Sixteen years after Congress ordered other regulators to do it, the Consumer Financial Protection Bureau is poised to streamline disclosures of mortgage costs and require lenders to include all fees in the financing rate.
Its proposal promises an end to years of legal skirmishes over whether to categorize services as closing or financing costs and reflects a broader CFPB effort to improve how loan terms are presented to borrowers.
Lenders love the idea of minimizing the threat of lawsuits tied to the Truth in Lending Act but argue the CFPB proposal's reliance on an overhaul of the annual percentage rate — a cost metric even the proposal says homebuyers don't use — is a mistake.
"We're in favor of simplification, because we think that will help decrease compliance violations," says Richard Andreano, a partner in Ballard Spahr's mortgage practice. "At the same time that the CFPB is pushing for an all-in consumer APR, they're acknowledging that it's not very useful."
Many lenders would like the CFPB to work through concerns about the APR before tackling all-in financing, he says.
How loan costs should be disclosed has been a thorny issue for decades.
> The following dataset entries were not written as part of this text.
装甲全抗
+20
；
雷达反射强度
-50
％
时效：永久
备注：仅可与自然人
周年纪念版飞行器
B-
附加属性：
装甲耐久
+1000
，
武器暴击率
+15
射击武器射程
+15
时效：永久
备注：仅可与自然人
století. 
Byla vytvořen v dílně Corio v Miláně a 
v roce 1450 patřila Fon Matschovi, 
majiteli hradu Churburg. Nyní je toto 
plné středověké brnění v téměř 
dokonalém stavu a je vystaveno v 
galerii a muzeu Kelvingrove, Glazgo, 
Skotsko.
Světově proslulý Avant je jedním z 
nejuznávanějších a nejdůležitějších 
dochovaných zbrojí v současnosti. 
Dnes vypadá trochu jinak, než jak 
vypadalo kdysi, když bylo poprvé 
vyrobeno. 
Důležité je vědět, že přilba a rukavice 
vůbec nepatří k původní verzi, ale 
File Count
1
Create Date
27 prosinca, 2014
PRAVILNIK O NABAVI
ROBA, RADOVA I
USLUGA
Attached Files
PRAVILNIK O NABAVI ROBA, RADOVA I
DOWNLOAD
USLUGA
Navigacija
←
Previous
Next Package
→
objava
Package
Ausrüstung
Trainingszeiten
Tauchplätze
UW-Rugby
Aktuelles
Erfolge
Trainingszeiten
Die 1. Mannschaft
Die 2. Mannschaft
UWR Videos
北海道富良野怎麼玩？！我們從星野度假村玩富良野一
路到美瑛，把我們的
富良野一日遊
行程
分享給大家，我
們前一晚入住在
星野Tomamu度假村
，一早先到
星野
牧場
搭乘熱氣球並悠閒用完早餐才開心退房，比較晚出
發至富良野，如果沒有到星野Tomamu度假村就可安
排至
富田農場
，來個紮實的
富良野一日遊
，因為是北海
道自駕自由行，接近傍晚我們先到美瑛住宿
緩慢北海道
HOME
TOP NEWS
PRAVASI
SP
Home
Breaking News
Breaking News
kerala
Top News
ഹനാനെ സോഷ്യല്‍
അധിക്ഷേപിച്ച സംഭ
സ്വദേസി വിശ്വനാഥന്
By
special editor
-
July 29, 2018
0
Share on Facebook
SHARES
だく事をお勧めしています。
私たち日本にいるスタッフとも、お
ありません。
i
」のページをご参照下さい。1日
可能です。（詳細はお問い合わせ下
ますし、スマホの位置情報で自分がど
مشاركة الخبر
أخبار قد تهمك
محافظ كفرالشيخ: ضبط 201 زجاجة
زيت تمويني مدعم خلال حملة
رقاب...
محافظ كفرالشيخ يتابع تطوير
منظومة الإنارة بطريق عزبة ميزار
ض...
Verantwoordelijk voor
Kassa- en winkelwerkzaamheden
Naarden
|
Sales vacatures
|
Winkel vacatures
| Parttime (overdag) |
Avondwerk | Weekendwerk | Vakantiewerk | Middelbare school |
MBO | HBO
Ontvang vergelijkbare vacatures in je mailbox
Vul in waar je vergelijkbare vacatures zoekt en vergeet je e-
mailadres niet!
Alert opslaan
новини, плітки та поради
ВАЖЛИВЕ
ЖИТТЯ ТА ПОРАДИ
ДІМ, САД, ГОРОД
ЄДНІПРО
Both the Real Estate Settlement and Procedures Act and Truth in Lending require overlapping documents that break down expenses and their source.
"Not surprisingly, consumers often find the forms confusing," the CFPB states in a preamble to its proposal.
To address the problem, title insurance and virtually every other closing cost would be aggregated in the APR to reflect the overall cost of borrowing. The bureau on Friday extended the deadline for public comments until November.
Multiple disclosures and separation of closing costs from financing costs led to a proliferation of unbundled charges and attempts to game the APR, consumer advocates have alleged.
Along with making loans less comprehensible, "it's allowed and encouraged padding of third-party fees," says Diane Thompson, an attorney for the National Consumer Law Center. Advocates hope that lumping things like title insurance into the borrower's financing costs will induce lenders to press vendors to lower their fees, she says.
"You just need a few [borrowers] who shop on it to create downward pricing pressure," she says.
Industry officials tend to doubt that shuffling the presentation of charges would heighten competition to lower closing costs.
"I hear the theory, but I don't think it's a good one," Andreano says. Previous simplifications of pricing disclosure, such as mortgage loan officer compensation, didn't do much to alter noninterest costs, he says.
However, lenders see a potential benefit to simplification because many have ended up in hot water over where they've listed fees. Bill Dallas, the chief executive of Skyline Financial, recalls being sued by plaintiffs lawyers over how his former company disclosed a $12 expedited mailing fee — even though the faster shipping ended up saving customers more on interest.
The CFPB's cost disclosure rules have the potential to save all parties grief. A very similar push in 2009 by the Federal Reserve — before the Dodd-Frank Act transferred consumer disclosure responsibilities to the CFPB last year — was generally met with approval, or at least equanimity, by the lending industry.
There are caveats to that support, however.
Because APRs would increase, more loans are likely to hit state and federal triggers that subject high-cost loans to additional rules.
"We want APR to be a more accurate reflection of the overall cost of credit," the Mortgage Bankers Association wrote in a note Friday to members. "However, higher APRs and finance charges could affect the number of loans subject to other legal requirements."
The CFPB notes this issue in its proposal, which contemplates adjusting those triggers to mitigate the effects.
Andreano would prefer to see the issue sorted out ahead of time.
"When you raise those questions [of the bureau], people say, 'Good question, we'll have to analyze that,' " he says.
The broader concern is that many lenders think the APR is too flawed a tool to fix. The CFPB's proposed rule notes consumers generally don't understand the difference between interest rate and APR, and even it suggests that it might be better to minimize its prominence.
"The bureau's consumer testing suggests that moving the disclosure of the APR away from the disclosure of the loan's contract interest rate and placing the APR with other long-term metrics may reduce consumer confusion," the proposal states.
Lenders long ago reached that conclusion, Dallas says.
"I've been in the business for 35 years, and I've never had a customer ask me what the APR is," he says. "They ask the same thing: What's my payment, what's my rate and what do I need to bring to the closing."